I can't decide what I think about it. I applaud him wanting more time with his children, but I'm just not sure how it will work or what his Exs reaction will be. He thinks that as she is fairly comfortable financially it won't make much difference to her.

OP posts:
crazykat · 03/01/2015 16:45

His ex doesn't have to agree to a reduction in maintenance or him only working part time now. The only thing she would have to agree to is more contact.

With the way things are right now it's quite likely that his new part time job is all he could get. While a reduction in maintenance won't be great for his ex, it's more than she'd get if he was signing on.

MildDrPepperAddiction · 03/01/2015 16:57

None of your business.

Stay out of it.

Hth

Trills · 03/01/2015 17:05

I think it's very reasonable for him to choose to work fewer hours so that he can spend more time with his children.

As WooWoo says, he's not doing anything different to the other parent.

mynewpassion · 03/01/2015 17:24

If that's the job he can get at the moment, then she has to accept less maintenance. She could work ft to earn more and he can spend more time with the children to offset child care costs.
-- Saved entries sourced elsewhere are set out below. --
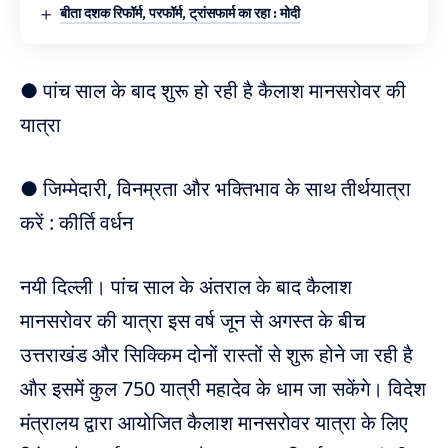
बीता दशक रिफॉर्म, परफॉर्म, ट्रांसफार्म का रहा : मोदी
● पांच साल के बाद शुरू हो रही है कैलाश मानसरोवर की
यात्रा
● जिम्मेदारी, विनम्रता और भक्तिभाव के साथ तीर्थयात्रा
करें : कीर्ति वर्धन
नयी दिल्ली। पांच साल के अंतराल के बाद कैलाश
मानसरोवर की यात्रा इस वर्ष जून से अगस्त के बीच
उत्तराखंड और सिक्किम दोनों रास्तों से शुरू होने जा रही है
और इसमें कुल 750 यात्री महादेव के धाम जा सकेंगे। विदेश
मंत्रालय द्वारा आयोजित कैलाश मानसरोवर यात्रा के लिए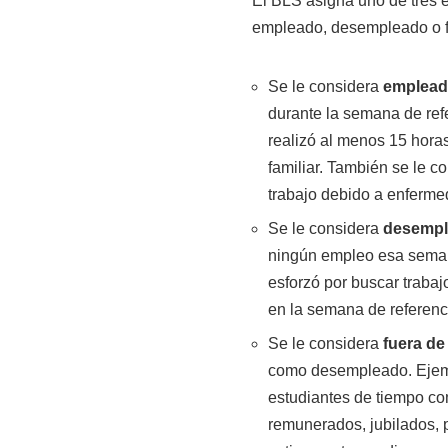
El BLS asigna uno de tres 
empleado, desempleado o fu
Se le considera
emplea
durante la semana de refe
realizó al menos 15 hora
familiar. También se le 
trabajo debido a enferme
Se le considera
desemp
ningún empleo esa semana;
esforzó por buscar trabaj
en la semana de referenc
Se le considera
fuera de 
como desempleado. Ejempl
estudiantes de tiempo co
remunerados, jubilados, 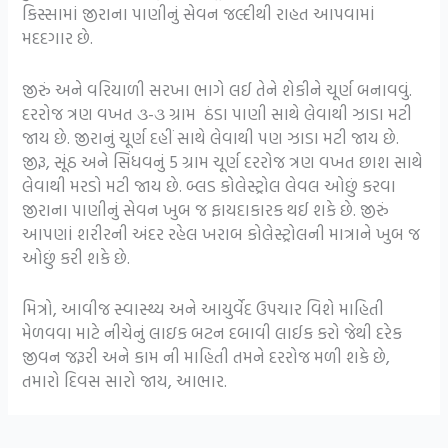
કિસ્સામાં જીરાના પાણીનું સેવન જલ્દીથી રાહત આપવામાં
મદદગાર છે.
જીરું અને વરિયાળી સરખા ભાગે લઈ તેને શેકીને ચૂર્ણ બનાવવું.
દરરોજ ત્રણ વખત ૩-૩ ગ્રામ ઠંડા પાણી સાથે લેવાથી ઝાડા મટી
જાય છે. જીરાનું ચૂર્ણ દહીં સાથે લેવાથી પણ ઝાડા મટી જાય છે.
જીરૂ, સૂંઠ અને સિંધવનું 5 ગ્રામ ચૂર્ણ દરરોજ ત્રણ વખત છાશ સાથે
લેવાથી મરડો મટી જાય છે. બ્લડ કોલેસ્ટ્રોલ લેવલ ઓછું કરવા
જીરાના પાણીનું સેવન ખુબ જ ફાયદાકારક થઈ શકે છે. જીરું
આપણાં શરીરની અંદર રહેલ ખરાબ કોલેસ્ટ્રોલની માત્રાને ખુબ જ
ઓછું કરી શકે છે.
મિત્રો, આવીજ સ્વાસ્થ્ય અને આયુર્વેદ ઉપચાર વિશે માહિતી
મેળવવા માટે નીચેનું લાઇક બટન દબાવી લાઈક કરો જેથી દરેક
જીવન જરૂરી અને કામ ની માહિતી તમને દરરોજ મળી શકે છે,
તમારો દિવસ સારો જાય, આભાર.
I think he's doing fine. Yabu.

Gawjushun · 03/01/2015 17:24

The new arrangement might mean she needs less childcare, saving them money. It could have hidden benefits for the ex, as she might be able to extend her hours or enjoy time off from the DCs. He might just be saving face because he's embarrassed that he can't get full time hours. But ultimately, it's not really your business. All you can do is listen and be supportive.

gobbynorthernbird · 03/01/2015 17:27

Your relative is being perfectly reasonable. As an aside, I wonder if what he's told you is saving face.

OOAOML · 03/01/2015 17:28

Provided there are no concerns about his parenting, they live close enough not to disrupt school, clubs, friends etc, and that he can commit to the care (ie not suddenly increase hours) why not?

gobbynorthernbird · 03/01/2015 17:28

X-post with gawjus

MooMaid · 03/01/2015 17:29

I also say good on him and his ex will just have to suck it up if he has to pay less maintenance as a result of him being made redundant. There's nothing to say he would have been able to get a full time job in any case. Surely if he can do childcare it'll reduce costs anyway?

TensionWheelsCoolHeels · 03/01/2015 17:30

If I was the ex here Id be delighted to be able to increase my hours, increase my earnings & not pay childcare at the same time. Maybe the ex won't react in the way you expect.

rolledoats · 03/01/2015 17:57

There are no childcare costs currently as his Ex only works weekends (DC are cared for by family on the weekends they are not with him).

I don't think she will want to work ft, she reduced her hours once they had children, as she didn't want them in nursery or similar.

I will stay out of it, and just be supportive to my relative. I do think more time with his children is great, but my worry is it may lead to a protracted court dispute which, especially now, he really can't afford.

OP posts:
WooWooOwl · 03/01/2015 18:03

Better a court case and children who get to see both of their parents regularly than no court case and children only being able to see their own parent twice a month.